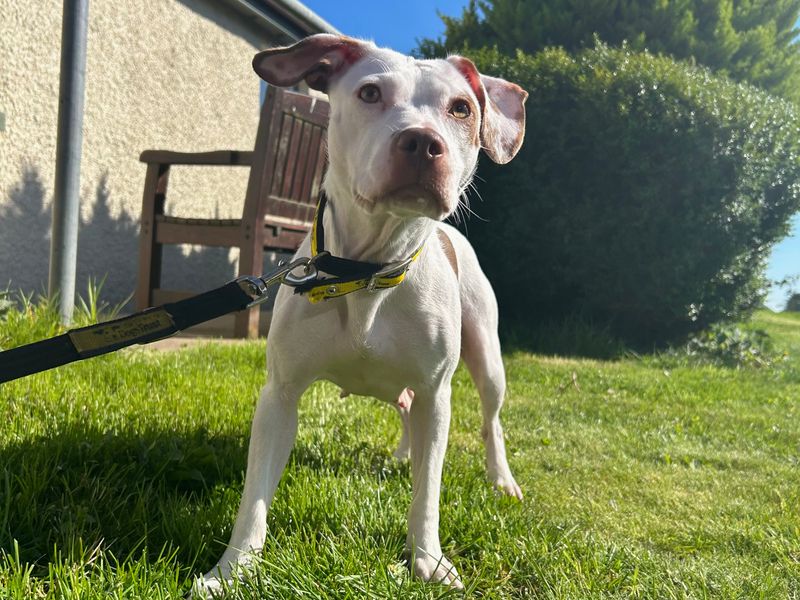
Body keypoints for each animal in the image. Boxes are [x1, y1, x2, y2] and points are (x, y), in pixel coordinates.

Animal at [198, 35, 528, 592]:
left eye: (461, 109)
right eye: (370, 92)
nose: (422, 142)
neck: (368, 270)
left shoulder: (437, 394)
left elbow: (428, 491)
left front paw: (429, 561)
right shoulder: (280, 394)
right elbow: (255, 496)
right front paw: (231, 570)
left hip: (488, 358)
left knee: (490, 420)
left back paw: (500, 479)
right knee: (405, 408)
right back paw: (402, 455)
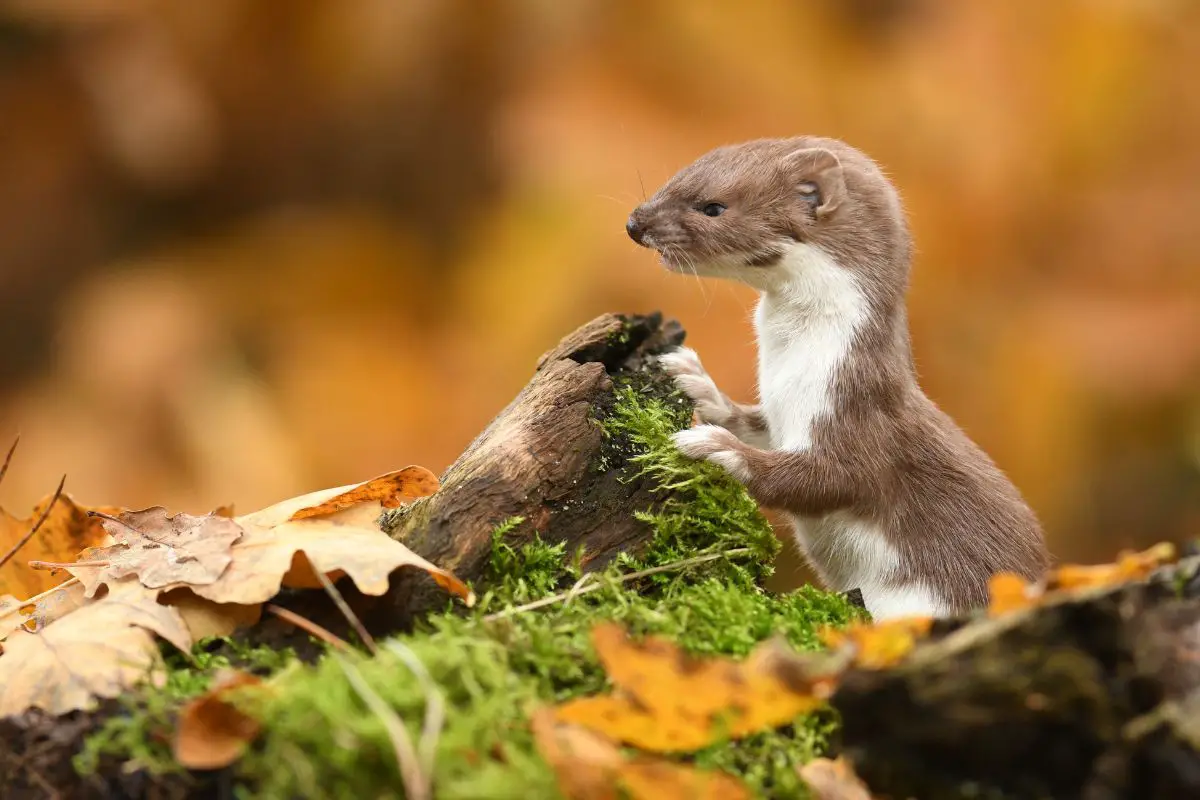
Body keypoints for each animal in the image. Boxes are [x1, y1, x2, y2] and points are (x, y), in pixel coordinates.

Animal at [628, 137, 1051, 623]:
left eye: (712, 206)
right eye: (680, 174)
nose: (634, 223)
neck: (788, 366)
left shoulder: (855, 406)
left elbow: (827, 479)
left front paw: (716, 446)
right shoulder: (782, 410)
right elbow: (756, 424)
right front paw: (695, 380)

* * * * * * *

- [Exercise goal]
Your output must be the exact lines from the one containing "left eye: (712, 206)" through the end of the data above, both included, and nothing more.

- [Solution to this problem]
left eye: (712, 206)
right eye: (680, 174)
nose: (634, 223)
neck: (788, 366)
left shoulder: (855, 406)
left elbow: (827, 479)
left front paw: (716, 446)
right shoulder: (782, 410)
right elbow: (756, 424)
right front paw: (695, 380)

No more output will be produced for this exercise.